Distracted Drivers Playing Pokémon GO
While some players are reporting that Pokémon won't appear if you're moving faster than 20mph, many players are still attempting to check into Pokéstops or otherwise engage with the game while driving. Some have even said that they have seen Pokémon on their dashboards, and others have crashed on bikes while trying to play while riding. Not only is it unwise to play this game or any other while driving or otherwise in motion, drivers now need to pay more attention than ever to the roads to make sure they don't harm Pokémon-seeking pedestrians.
Problems with Pokémon GO
Physical dangers aren't the only problems Pokémon GO has created.
Badly Place PokéStops and Gyms
Anywhere from strip clubs to old churches have been marked as PokéStops, and this has people walking into police stations in pursuit of Pokémon. In fact, the police in Darwin, Australia have put a plea that tells Pokémon GO players they do not need to enter the police station to gather PokéBalls. Another man's private home has been marked as a Pokémon Gym. This has lead to strangers wander around his garden to train their Pokémon and have blocked his driveway several times. The man is being a good sport about it, tweeting, "Living in an old church means many things. Today it means my house is a Pokémon Gym. This should be fascinating." However, his good outlook doesn't change the fact you can't go wandering on to private property to play a game.

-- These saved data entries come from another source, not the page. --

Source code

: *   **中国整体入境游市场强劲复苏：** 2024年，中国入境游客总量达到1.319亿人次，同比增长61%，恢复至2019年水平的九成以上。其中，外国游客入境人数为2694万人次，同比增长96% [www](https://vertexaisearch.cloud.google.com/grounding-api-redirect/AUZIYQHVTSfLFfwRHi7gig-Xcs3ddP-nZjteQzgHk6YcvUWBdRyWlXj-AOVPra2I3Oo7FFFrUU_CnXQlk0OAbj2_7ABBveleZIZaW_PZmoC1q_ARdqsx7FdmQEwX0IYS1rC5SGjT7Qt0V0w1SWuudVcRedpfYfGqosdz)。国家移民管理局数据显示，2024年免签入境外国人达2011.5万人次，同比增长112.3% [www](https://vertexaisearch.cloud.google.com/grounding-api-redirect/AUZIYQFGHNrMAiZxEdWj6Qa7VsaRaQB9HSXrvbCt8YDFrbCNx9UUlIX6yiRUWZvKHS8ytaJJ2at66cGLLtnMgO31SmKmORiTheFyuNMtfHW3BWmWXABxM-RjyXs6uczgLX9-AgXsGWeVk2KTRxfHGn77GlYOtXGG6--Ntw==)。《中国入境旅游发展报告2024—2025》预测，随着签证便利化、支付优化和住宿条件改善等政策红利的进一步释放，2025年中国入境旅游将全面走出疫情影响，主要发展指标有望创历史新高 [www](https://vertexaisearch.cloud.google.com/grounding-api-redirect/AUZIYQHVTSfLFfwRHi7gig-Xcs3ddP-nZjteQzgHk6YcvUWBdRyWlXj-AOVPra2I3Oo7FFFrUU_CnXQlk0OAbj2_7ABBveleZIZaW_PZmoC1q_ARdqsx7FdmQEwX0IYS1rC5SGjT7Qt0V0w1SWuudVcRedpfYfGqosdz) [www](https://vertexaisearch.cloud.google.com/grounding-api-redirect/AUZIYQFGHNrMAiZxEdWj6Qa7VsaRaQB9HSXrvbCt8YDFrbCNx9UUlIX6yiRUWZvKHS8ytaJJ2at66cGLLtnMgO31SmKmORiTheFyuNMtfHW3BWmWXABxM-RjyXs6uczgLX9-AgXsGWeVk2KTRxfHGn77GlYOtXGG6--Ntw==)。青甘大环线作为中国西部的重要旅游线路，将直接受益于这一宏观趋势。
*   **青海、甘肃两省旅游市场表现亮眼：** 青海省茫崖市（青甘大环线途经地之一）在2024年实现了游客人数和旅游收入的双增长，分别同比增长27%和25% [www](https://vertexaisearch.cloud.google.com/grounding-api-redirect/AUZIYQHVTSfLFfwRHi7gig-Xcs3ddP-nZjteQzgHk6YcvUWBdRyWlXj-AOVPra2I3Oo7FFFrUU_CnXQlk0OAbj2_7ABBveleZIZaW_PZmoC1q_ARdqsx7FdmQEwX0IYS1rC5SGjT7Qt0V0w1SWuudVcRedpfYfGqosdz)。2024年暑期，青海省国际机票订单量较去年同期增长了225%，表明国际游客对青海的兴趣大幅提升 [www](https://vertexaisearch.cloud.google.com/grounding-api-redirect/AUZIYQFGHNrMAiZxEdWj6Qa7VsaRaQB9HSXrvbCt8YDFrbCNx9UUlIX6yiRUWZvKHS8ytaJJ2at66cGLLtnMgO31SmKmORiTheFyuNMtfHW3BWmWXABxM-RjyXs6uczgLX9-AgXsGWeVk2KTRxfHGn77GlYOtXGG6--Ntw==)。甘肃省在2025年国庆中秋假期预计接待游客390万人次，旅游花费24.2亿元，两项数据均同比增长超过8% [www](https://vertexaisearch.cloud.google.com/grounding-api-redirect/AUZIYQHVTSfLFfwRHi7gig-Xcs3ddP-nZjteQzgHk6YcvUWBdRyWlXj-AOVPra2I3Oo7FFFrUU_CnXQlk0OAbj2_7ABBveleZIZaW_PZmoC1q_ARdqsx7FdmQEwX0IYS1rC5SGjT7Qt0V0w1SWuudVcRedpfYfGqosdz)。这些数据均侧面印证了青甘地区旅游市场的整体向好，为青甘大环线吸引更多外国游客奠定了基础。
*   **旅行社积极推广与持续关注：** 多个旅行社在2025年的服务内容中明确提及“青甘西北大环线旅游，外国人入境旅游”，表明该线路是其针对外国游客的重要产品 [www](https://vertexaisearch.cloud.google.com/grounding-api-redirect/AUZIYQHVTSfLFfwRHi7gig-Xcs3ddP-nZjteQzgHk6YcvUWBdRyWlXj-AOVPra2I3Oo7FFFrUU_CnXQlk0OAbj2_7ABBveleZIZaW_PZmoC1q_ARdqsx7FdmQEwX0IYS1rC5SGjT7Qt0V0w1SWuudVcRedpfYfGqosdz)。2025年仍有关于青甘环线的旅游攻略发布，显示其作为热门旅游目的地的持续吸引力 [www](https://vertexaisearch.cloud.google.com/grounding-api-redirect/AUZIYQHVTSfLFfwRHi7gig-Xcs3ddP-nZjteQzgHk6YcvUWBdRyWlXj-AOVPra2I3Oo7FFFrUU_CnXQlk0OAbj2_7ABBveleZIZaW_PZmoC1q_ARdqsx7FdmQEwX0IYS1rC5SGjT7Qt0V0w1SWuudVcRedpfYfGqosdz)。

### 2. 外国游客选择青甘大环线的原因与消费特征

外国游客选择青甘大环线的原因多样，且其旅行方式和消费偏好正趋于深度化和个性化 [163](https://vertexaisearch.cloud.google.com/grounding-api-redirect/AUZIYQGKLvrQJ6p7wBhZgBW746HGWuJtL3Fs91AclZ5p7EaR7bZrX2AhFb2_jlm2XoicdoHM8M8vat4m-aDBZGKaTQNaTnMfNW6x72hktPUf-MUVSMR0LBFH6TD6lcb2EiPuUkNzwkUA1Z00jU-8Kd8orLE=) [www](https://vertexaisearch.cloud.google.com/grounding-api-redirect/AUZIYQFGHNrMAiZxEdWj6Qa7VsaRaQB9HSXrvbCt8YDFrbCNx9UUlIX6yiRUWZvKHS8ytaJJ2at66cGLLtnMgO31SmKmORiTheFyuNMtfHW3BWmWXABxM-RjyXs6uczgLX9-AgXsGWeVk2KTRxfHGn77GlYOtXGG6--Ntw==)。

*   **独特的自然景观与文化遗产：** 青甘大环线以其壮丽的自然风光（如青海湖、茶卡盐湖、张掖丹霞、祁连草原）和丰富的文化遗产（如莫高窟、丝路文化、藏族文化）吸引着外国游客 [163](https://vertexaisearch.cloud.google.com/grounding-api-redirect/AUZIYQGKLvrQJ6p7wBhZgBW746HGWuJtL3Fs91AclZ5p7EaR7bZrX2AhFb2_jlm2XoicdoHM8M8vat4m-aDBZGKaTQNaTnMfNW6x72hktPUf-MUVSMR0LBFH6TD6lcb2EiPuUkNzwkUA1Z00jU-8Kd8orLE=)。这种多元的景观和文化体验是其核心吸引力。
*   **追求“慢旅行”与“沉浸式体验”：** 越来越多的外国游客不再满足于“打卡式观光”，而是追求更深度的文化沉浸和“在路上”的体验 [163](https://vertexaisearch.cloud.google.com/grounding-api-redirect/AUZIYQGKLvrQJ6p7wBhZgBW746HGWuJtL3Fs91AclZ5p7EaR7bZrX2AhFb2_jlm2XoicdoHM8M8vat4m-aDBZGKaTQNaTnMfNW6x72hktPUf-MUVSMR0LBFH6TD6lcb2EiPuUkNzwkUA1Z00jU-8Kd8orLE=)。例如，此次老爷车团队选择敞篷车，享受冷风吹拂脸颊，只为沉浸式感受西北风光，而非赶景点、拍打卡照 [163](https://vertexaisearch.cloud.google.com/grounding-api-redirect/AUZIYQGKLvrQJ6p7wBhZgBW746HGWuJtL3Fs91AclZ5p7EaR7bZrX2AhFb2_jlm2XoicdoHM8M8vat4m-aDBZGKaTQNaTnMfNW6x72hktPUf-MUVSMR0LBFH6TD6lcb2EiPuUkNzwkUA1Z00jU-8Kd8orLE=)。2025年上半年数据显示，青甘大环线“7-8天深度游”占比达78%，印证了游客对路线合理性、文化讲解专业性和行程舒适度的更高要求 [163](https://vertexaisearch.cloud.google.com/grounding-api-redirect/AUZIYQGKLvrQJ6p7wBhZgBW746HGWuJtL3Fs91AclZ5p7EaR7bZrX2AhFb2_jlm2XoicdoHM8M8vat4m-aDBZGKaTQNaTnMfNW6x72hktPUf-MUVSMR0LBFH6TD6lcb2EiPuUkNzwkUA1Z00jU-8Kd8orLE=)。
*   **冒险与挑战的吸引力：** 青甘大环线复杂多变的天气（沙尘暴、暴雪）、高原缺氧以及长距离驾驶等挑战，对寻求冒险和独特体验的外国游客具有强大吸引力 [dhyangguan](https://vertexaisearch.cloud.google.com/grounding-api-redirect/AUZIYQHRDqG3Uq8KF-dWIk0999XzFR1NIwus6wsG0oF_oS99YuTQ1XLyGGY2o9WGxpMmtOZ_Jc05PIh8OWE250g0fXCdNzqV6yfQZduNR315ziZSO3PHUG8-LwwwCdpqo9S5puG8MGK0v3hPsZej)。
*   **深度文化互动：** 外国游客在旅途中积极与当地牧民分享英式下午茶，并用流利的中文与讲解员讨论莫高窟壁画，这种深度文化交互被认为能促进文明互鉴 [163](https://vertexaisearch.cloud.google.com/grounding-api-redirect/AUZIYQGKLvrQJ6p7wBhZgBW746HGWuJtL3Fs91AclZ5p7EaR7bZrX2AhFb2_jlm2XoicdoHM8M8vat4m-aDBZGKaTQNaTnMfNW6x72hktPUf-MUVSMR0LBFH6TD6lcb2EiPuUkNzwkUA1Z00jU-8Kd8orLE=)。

Body Found Playing Pokémon GO
A 19-year woman from Riverton, Wyoming stumbled upon a dead body in a river while trying to find a water Pokémon. While the police suspect the cause of death to be drowning, this incident proves that players need to use caution when using Pokémon GO. Wandering into unfamiliar territory can result in far worse dangers.
Gameplay & Bugs
Upon launch, many users noticed issues with server speeds and unreliable data, especially in highly populated areas. Many users still experience bugs, though the company is working on fixing them and the problems definitely did not stop thousands from getting out to enjoy the game over the weekend. Despite the safety concerns surrounding the game, Pokémon GO has gotten a lot of people outside and exercising and has been bringing gamers face-to-face for Pokémon battles and to catch the monsters together. The Pokémon Company International, along with Niantic, said, "We encourage all people playing Pokémon GO to be aware of their surroundings and to play with friends when going to new or unfamiliar places. Please remember to be safe and alert at all times." And, in this case, it seems a little common sense and attention to where you're walking can help keep this smash-hit app fun for everyone.